Entries supplied section start

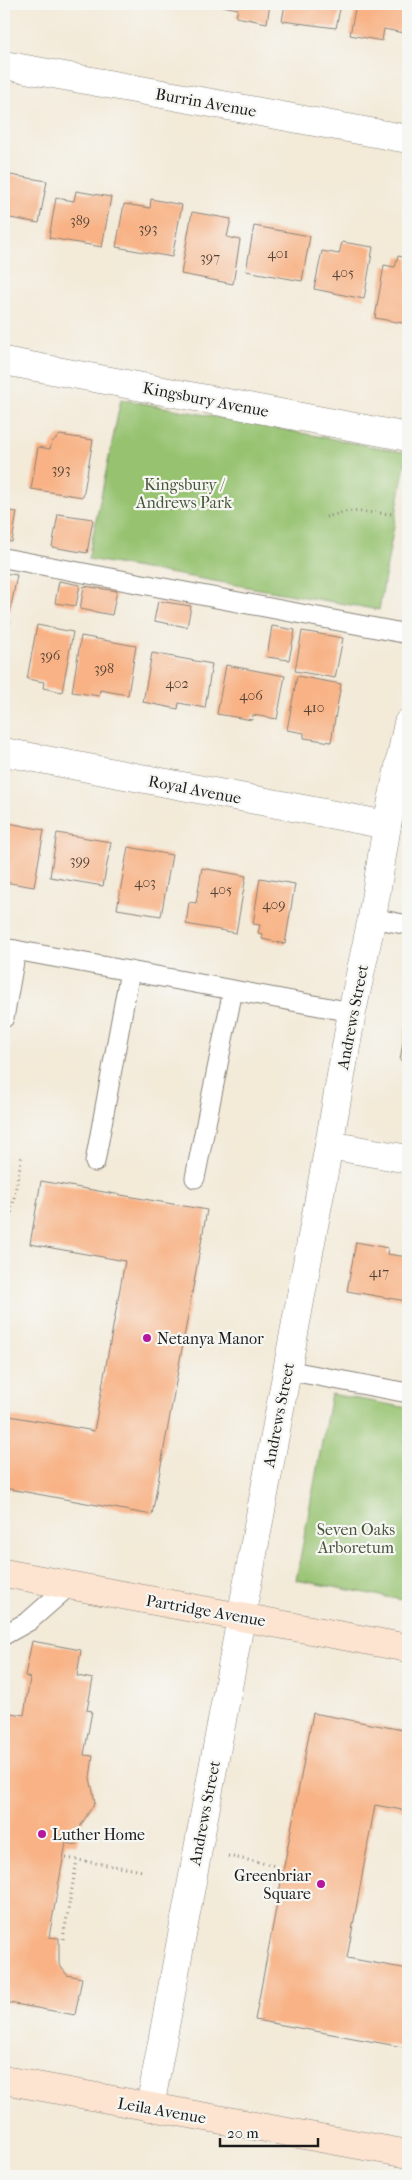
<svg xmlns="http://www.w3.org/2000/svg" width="412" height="2180" font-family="'IM FELL French Canon',serif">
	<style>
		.green { fill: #97c371; stroke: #5a7046 }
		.building { fill: #f8b285 }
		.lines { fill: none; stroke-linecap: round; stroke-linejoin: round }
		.service-casing { stroke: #88837a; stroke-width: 21 }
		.minor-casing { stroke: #88837a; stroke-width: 29 }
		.tertiary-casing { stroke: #88837a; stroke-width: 29 }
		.secondary-casing { stroke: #88837a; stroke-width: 29 }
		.path { stroke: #88837a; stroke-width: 3; stroke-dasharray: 1 4; stroke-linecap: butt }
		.service { stroke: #fff; stroke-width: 19 }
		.minor { stroke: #fff; stroke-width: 28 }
		.tertiary { stroke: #fff; stroke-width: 28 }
		.secondary { stroke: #fde4d0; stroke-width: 28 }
		.poi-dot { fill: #b5179e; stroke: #f6f6f2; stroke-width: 2 }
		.labels { text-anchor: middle; stroke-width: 4.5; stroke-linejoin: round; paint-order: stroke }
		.number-label { font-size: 14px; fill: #534236 }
		.street-label { font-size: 16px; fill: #1c1c1c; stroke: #f6f6f2 }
		.park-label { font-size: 16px; fill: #47563a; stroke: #f6f6f2 }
		.poi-label { font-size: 16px; fill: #1c1c1c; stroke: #f6f6f2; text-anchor: start }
	</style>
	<rect width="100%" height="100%" fill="#f6f6f2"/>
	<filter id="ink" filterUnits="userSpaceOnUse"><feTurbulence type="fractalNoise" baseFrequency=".02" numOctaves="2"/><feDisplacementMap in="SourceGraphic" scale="10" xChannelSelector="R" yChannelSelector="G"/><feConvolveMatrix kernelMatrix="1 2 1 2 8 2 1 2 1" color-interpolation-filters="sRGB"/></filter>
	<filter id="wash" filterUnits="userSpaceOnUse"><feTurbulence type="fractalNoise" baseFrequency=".0096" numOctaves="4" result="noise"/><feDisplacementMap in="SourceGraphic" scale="20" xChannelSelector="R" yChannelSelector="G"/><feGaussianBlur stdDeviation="1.12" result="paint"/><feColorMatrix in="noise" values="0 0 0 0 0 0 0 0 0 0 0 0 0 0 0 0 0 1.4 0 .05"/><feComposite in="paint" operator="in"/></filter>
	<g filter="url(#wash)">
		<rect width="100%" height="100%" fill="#f3ead8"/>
		<g class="green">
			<polygon points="121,399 407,453 379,610 88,559"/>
			<polygon points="331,1394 408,1408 408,1601 296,1580"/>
		</g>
		<g id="blocks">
			<g class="building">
				<polygon points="212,4 270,4 267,23 236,17 238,9"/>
				<polygon points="285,4 341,4 336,28 282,21"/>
				<polygon points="356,4 408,4 408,34 384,29 382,41 350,35"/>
				<polygon points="4,174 47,181 39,223 4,217"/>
				<polygon points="76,191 111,197 102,247 49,238 56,198 74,201"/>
				<polygon points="151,199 182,205 172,257 116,247 124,204 150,208"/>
				<polygon points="192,212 231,219 227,237 240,240 233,284 181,274"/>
				<polygon points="254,226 310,236 302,281 246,271"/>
				<polygon points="342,242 373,247 364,299 314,289 322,251 339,254"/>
				<polygon points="398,256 408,258 408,324 375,318 384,265 395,267"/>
				<polygon points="60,435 93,440 83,497 31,489 38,447 50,449 52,442"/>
				<polygon points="4,510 17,512 12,542 4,541"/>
				<polygon points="58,514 93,519 87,553 52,547"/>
				<polygon points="4,573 17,575 10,612 4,611"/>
				<polygon points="59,581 80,585 76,606 55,603"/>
				<polygon points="84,586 117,591 112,615 80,609"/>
				<polygon points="158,601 191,606 187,627 154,621"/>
				<polygon points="4,620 10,621 5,649 4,649"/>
				<polygon points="37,625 73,632 62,692 43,688 44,682 27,679"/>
				<polygon points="272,626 295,630 289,660 267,657"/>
				<polygon points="302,631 343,638 335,678 295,671"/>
				<polygon points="81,636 136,646 128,695 100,690 99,696 72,692"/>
				<polygon points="152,653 212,664 205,708 179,703 178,709 143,702"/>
				<polygon points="226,665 285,676 277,719 253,715 252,720 217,714"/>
				<polygon points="297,676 341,684 331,742 304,738 304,733 287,730"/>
				<polygon points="4,822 44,830 34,887 4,882"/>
				<polygon points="57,833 111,842 103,886 50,877"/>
				<polygon points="128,847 172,855 161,916 117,909"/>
				<polygon points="202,868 246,876 236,933 186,924 189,902 196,903"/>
				<polygon points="260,878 295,884 285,944 262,939 263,934 258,933 260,925 253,924"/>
				<polygon points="407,1019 408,1019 408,1061 400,1060"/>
				<polygon points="41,1181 207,1210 152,1515 4,1488 4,1415 94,1431 125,1261 30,1244"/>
				<polygon points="356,1242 388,1248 387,1254 408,1257 408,1287 406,1301 347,1291"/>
				<polygon points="32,1641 81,1650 77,1676 93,1679 87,1710 92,1711 84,1755 93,1756 90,1778 95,1802 81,1825 77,1845 66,1843 49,1937 59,1938 59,1964 67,1975 82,1978 75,2015 4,2002 4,1796 7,1781 4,1780 4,1712 24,1715 30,1678 25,1676"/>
				<polygon points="313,1713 408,1731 408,1811 375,1805 347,1958 408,1969 408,2048 255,2020"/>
			</g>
		</g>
	</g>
	<g filter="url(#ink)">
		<use href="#blocks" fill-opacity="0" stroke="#88837a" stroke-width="1"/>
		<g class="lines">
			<defs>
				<g id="service">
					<polyline points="4,558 408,634"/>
					<polyline points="372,918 408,925"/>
					<polyline points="4,948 352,1012"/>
					<polyline points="4,1018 16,950"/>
					<polyline points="95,1162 130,971"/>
					<polyline points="195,1178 233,990"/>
					<polyline points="286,1370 408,1393"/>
					<polyline points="4,1635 29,1621 70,1585"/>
				</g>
				<g id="minor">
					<polyline points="4,65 408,139"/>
					<polyline points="4,752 387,825"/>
					<polyline points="329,1145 408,1159"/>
					<polyline points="150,2107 329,1145 352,1012 372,918 387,825 408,723"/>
				</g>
				<polyline id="tertiary" points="4,361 408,437"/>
				<g id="secondary">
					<polyline points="4,1573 408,1648"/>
					<polyline points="4,2080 408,2154"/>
				</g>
			</defs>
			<use href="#service" class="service-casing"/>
			<use href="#minor" class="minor-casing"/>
			<use href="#tertiary" class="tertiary-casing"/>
			<use href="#secondary" class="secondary-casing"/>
			<g class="path">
				<polyline points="326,517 348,511 394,514"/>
				<polyline points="4,1252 22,1155"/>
				<polyline points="228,1856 276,1866"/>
				<polyline points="66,1858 143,1871"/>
				<polyline points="63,1939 77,1860"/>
			</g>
			<use href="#service" class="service"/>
			<use href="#minor" class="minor"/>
			<use href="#tertiary" class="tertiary"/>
			<use href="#secondary" class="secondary"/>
		</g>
	</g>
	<g class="poi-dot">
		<circle cx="147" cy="1338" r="5"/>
		<circle cx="42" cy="1834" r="5"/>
		<circle cx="321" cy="1884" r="5"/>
	</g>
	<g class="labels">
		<g class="number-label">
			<text x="80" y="225">389</text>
			<text x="148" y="233">393</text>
			<text x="278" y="258">401</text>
			<text x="210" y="262">397</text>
			<text x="343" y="277">405</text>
			<text x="61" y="474">393</text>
			<text x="50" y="660">396</text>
			<text x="104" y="673">398</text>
			<text x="177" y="688">402</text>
			<text x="251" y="700">406</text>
			<text x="314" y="712">410</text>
			<text x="80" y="865">399</text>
			<text x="145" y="887">403</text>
			<text x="221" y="894">405</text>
			<text x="274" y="909">409</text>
			<text x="379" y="1277">417</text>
		</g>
		<g class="street-label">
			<text transform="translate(206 102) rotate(10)" y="6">Burrin Avenue</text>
			<text transform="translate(206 399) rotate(11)" y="6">Kingsbury Avenue</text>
			<text transform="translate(195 789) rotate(11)" y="6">Royal Avenue</text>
			<text transform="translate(352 1017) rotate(-79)" y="6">Andrews Street</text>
			<text transform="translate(278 1415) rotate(-79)" y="6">Andrews Street</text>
			<text transform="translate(206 1610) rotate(10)" y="6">Partridge Avenue</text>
			<text transform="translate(204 1813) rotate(-79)" y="6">Andrews Street</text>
			<text transform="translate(162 2110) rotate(10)" y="6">Leila Avenue</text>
		</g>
		<g class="park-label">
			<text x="184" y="490">Kingsbury /<tspan x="184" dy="18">Andrews Park</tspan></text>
			<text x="356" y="1535">Seven Oaks<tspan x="356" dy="18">Arboretum</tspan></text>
		</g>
		<g class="poi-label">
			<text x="157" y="1344">Netanya Manor</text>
			<text x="52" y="1840">Luther Home</text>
			<text x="311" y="1881" text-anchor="end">Greenbriar<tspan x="311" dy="18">Square</tspan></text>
		</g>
	</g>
	<rect width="412" height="2180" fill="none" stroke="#f6f6f2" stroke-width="20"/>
	<path d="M220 2138v8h98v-8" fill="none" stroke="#1c1c1c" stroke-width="2.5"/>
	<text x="227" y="2138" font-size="15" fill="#1c1c1c" stroke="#f6f6f2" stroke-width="4" paint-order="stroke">20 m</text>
</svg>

Entries supplied section end

### How to complete this task
Whenever the string "linecap" occurs in a line of the entries above, copy that line.

### Your response
		.lines { fill: none; stroke-linecap: round; stroke-linejoin: round }
		.path { stroke: #88837a; stroke-width: 3; stroke-dasharray: 1 4; stroke-linecap: butt }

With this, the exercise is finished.